Jonas Rodrigo on September 30, 2015:
Great topic and great hub!
Yoleen Lucas from Big Island of Hawaii on July 23, 2015:
Just last Saturday I had a book-banning experience. I was at a church rummage sale, where you could fill a grocery bag with anything you wanted for a dollar. A woman found a Harry Potter book, said it was of the devil, and went to throw it in the garbage! When I protested, she said it wasn't worth it to make money off the devil's work. I said what if someone threw away the Bible because they didn't believe in it? She said that was their priviledge.
She wound up giving me the book for free. Since I already had it in my collection, I gave it to one of my roommates, who had been looking for it.
Courtney Rhodes on July 23, 2015:
I dislike the notion of banning books. If we do that then there is an even better argument for banning 99% of what is shown on television and the internet may as well be forbidden. They are afraid of these great literary works because they often tell history and also the potential future better than textbooks.
Kay Plumeau (author) from New Jersey, USA on July 14, 2015:
Thanks for your feedback! It's good to know many people agree with the idea of information being shared openly. Thanks!
Kay Plumeau (author) from New Jersey, USA on July 14, 2015:
I was quite surprised myself! Even if it is solely regarded for its influence on Western society the Bible is a huge part of history. It was pretty shocking to see that in many schools and even some public libraries some of the most influential pieces of writing in history are not included.
Sandeep Rathore from New Delhi on July 11, 2015:
It's shocking to know that a country like the US can ban the books. I'm against any kind of ban on artistic expression. Thanks for writing such an informative hub.
Mary Hyatt from Florida on July 10, 2015:
I did a "double take" when I saw in your first photo the Bible is banned? I can understand banning lewd books. I think books should be age appropriate, though.
Kay Plumeau (author) from New Jersey, USA on April 28, 2015:
I completely agree! So many important lessons are taught in these stories, which is what makes them classics. Many children today get so much exposure to terrible things through TV and the internet, it is so sad that iconic stories are kept from them. Thank you for reading!
Jean Bakula from New Jersey on April 27, 2015:
I've always been a reader, and my son is a teacher. I'm shocked at the books that are banned in US school systems. I've read every book on your lists! How can anyone learn about history, or mistakes made by individuals, or by the whole world, if they are not allowed to read about them? I don't believe in censorship. Young people are exposed to a lot worse things online or in the movies they are allowed to watch. It would be refreshing to see them reading more.

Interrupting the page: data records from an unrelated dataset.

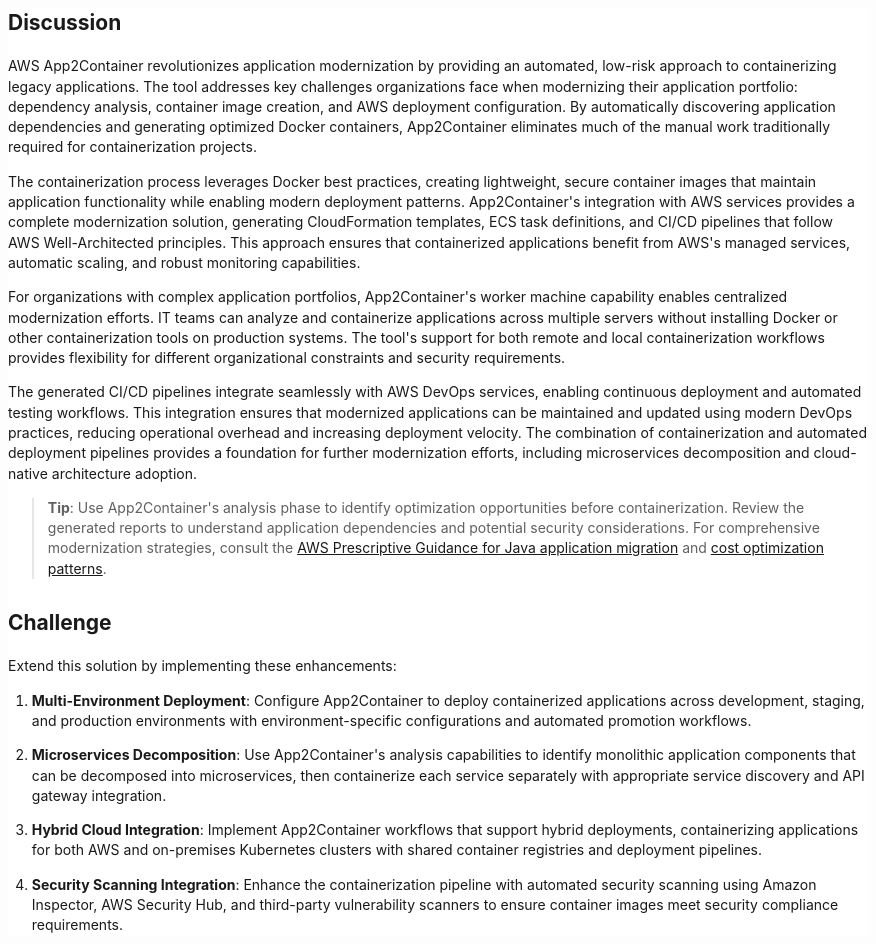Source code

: ## Discussion

AWS App2Container revolutionizes application modernization by providing an automated, low-risk approach to containerizing legacy applications. The tool addresses key challenges organizations face when modernizing their application portfolio: dependency analysis, container image creation, and AWS deployment configuration. By automatically discovering application dependencies and generating optimized Docker containers, App2Container eliminates much of the manual work traditionally required for containerization projects.

The containerization process leverages Docker best practices, creating lightweight, secure container images that maintain application functionality while enabling modern deployment patterns. App2Container's integration with AWS services provides a complete modernization solution, generating CloudFormation templates, ECS task definitions, and CI/CD pipelines that follow AWS Well-Architected principles. This approach ensures that containerized applications benefit from AWS's managed services, automatic scaling, and robust monitoring capabilities.

For organizations with complex application portfolios, App2Container's worker machine capability enables centralized modernization efforts. IT teams can analyze and containerize applications across multiple servers without installing Docker or other containerization tools on production systems. The tool's support for both remote and local containerization workflows provides flexibility for different organizational constraints and security requirements.

The generated CI/CD pipelines integrate seamlessly with AWS DevOps services, enabling continuous deployment and automated testing workflows. This integration ensures that modernized applications can be maintained and updated using modern DevOps practices, reducing operational overhead and increasing deployment velocity. The combination of containerization and automated deployment pipelines provides a foundation for further modernization efforts, including microservices decomposition and cloud-native architecture adoption.

> **Tip**: Use App2Container's analysis phase to identify optimization opportunities before containerization. Review the generated reports to understand application dependencies and potential security considerations. For comprehensive modernization strategies, consult the [AWS Prescriptive Guidance for Java application migration](https://docs.aws.amazon.com/prescriptive-guidance/latest/patterns/migrate-on-premises-java-applications-to-aws-using-aws-app2container.html) and [cost optimization patterns](https://docs.aws.amazon.com/prescriptive-guidance/latest/optimize-costs-microsoft-workloads/app2container-main.html).

## Challenge

Extend this solution by implementing these enhancements:

1. **Multi-Environment Deployment**: Configure App2Container to deploy containerized applications across development, staging, and production environments with environment-specific configurations and automated promotion workflows.

2. **Microservices Decomposition**: Use App2Container's analysis capabilities to identify monolithic application components that can be decomposed into microservices, then containerize each service separately with appropriate service discovery and API gateway integration.

3. **Hybrid Cloud Integration**: Implement App2Container workflows that support hybrid deployments, containerizing applications for both AWS and on-premises Kubernetes clusters with shared container registries and deployment pipelines.

4. **Security Scanning Integration**: Enhance the containerization pipeline with automated security scanning using Amazon Inspector, AWS Security Hub, and third-party vulnerability scanners to ensure container images meet security compliance requirements.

Kylyssa Shay from Overlooking a meadow near Grand Rapids, Michigan, USA on April 12, 2015:
People who grow up exposed only to sanitized versions of life, thought, and history will grow up ignorant of far too much life, thought, and history for their own safety's sake.
Victor W. Kwok from Hawaii on January 18, 2015:
I don't believe in censorship, and you're right that students should be exposed to as wide a variety in order to learn better about the world.

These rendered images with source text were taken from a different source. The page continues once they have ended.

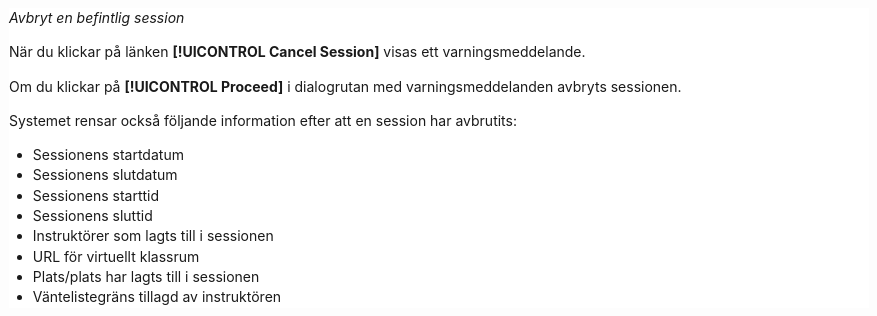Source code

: *Avbryt en befintlig session*

När du klickar på länken **[!UICONTROL Cancel Session]** visas ett varningsmeddelande.

Om du klickar på **[!UICONTROL Proceed]** i dialogrutan med varningsmeddelanden avbryts sessionen.

Systemet rensar också följande information efter att en session har avbrutits:

* Sessionens startdatum
* Sessionens slutdatum
* Sessionens starttid
* Sessionens sluttid
* Instruktörer som lagts till i sessionen
* URL för virtuellt klassrum
* Plats/plats har lagts till i sessionen
* Väntelistegräns tillagd av instruktören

Kay Plumeau (author) from New Jersey, USA on January 14, 2015:
I couldn't agree more! Thank you for reading!
Yoleen Lucas from Big Island of Hawaii on January 13, 2015:
I'm an author, and I'm all for banning books! Any book with four letter words should not be read. Since my post here contains four letter words, DON'T READ IT!!!
Obviously, censorship can't work if someone doesn't read it to judge. How do they handle that one?
Kay Plumeau (author) from New Jersey, USA on January 13, 2015:
I could not agree more! Thank you for your feedback!
Eric Dierker from Spring Valley, CA. U.S.A. on January 13, 2015:
You dealt with this subject very well. Having four children I feel we just plain should not ban. I believe right here on HP there should not be censorship. But I am resigned to live in a world with it.